The underlying dispute arose when a South Dakota newspaper requested various data concerning the Supplemental Nutrition Assistance Program (“SNAP”), formerly known as the food stamp program, from the U.S. Department of Agriculture (“USDA”). While the USDA releases monthly SNAP usage data on national, state, and congressional-district bases, it refused to provide the newspaper with usage data on an individual-store basis under Exemption 4. The newspaper sued the agency under FOIA and prevailed at trial.
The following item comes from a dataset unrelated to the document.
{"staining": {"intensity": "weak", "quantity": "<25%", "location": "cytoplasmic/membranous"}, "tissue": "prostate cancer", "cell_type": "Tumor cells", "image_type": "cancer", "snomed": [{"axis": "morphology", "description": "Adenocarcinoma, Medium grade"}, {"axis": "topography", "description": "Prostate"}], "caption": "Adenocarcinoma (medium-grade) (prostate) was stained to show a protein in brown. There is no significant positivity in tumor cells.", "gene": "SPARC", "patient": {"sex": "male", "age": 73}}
The Eighth Circuit affirmed, ruling that the USDA had failed to show that the data were “confidential” under Exemption 4. The court applied a test first articulated in Nat’l Parks & Conservation Ass’n v. Morton, 498 F.2d 765 (D.C. Cir. 1974), under which the agency had to show that “releasing the data was likely (1) to impair the Government’s ability to obtain necessary information in the future; or (2) to cause substantial harm to the competitive position of the person from whom the information was obtained.” Argus Leader Media v. U.S. Dep’t of Agric., 889 F.3d 914, 915 (8th Cir. 2018) (emphasis added) (internal quotation marks omitted). The court concluded that while store-level SNAP data is closely-guarded by retailers, the evidence did not satisfy National Parks:
“The trial evidence showed that the grocery industry is highly competitive, but is already rich with publically-available data that market participants (and prospective market entrants) use to model their competitors’ sales. The evidence shows that releasing the contested data is likely to make these statistical models marginally more accurate. But the evidence does not support a finding that this marginal improvement in accuracy is likely to cause substantial competitive harm. . . . A likelihood of commercial usefulness – without more – is not the same as a likelihood of substantial competitive harm.”
Id. at 916-917 (emphasis in original). The Eighth Circuit refused to follow the dictionary definition of “confidential” (i.e., “secret”), fearing that such a test “would swallow FOIA nearly whole,” and contradict the well-established rule that “FOIA exemptions must be narrowly construed.” Id. at 916 n. 4 (internal quotation marks omitted). Accord: Milner v. Dep’t of the Navy, 562 U.S. 562, 565 (2011).
This fight over the meaning of “confidential” in § 552(b)(4) has now reached the Supreme Court. In seeking review, the petitioner (an association of retail grocery stores) argued that the “substantial harm” test is “atextual,” and relies on a “selective reading of legislative history” instead of the plain meaning of “confidential.” Petition for a Writ of Certiorari, Food Mktg. Inst. v. Argus Leader Media, No. 18-481 (2018), pp. 3, 8. In response, the newspaper argued that the Court should not “blindly interpret statutes based on bare dictionary definitions divorced from context,” and that the petitioner’s interpretation of the term is “overly broad, unworkable, and inconsistent with the structure and purposes of FOIA.” Brief in Opposition, Food Mktg. Inst. v. Argus Leader Media, No. 18-481 (2018), pp. 12, 33.
The Supreme Court granted certiorari on January 11, 2019, and will hear the case in the coming months. If the Court rejects the “substantial harm” test of National Parks and instead applies a dictionary definition of “confidential,” then the scope of Exemption 4 could expand dramatically. Whatever the result, a decision should provide important insight into the Justices’ theories of statutory interpretation under FOIA, and how they balance the interests of companies who must provide sensitive information to federal agencies – by law or business necessity – against the public’s right to monitor the business of their government.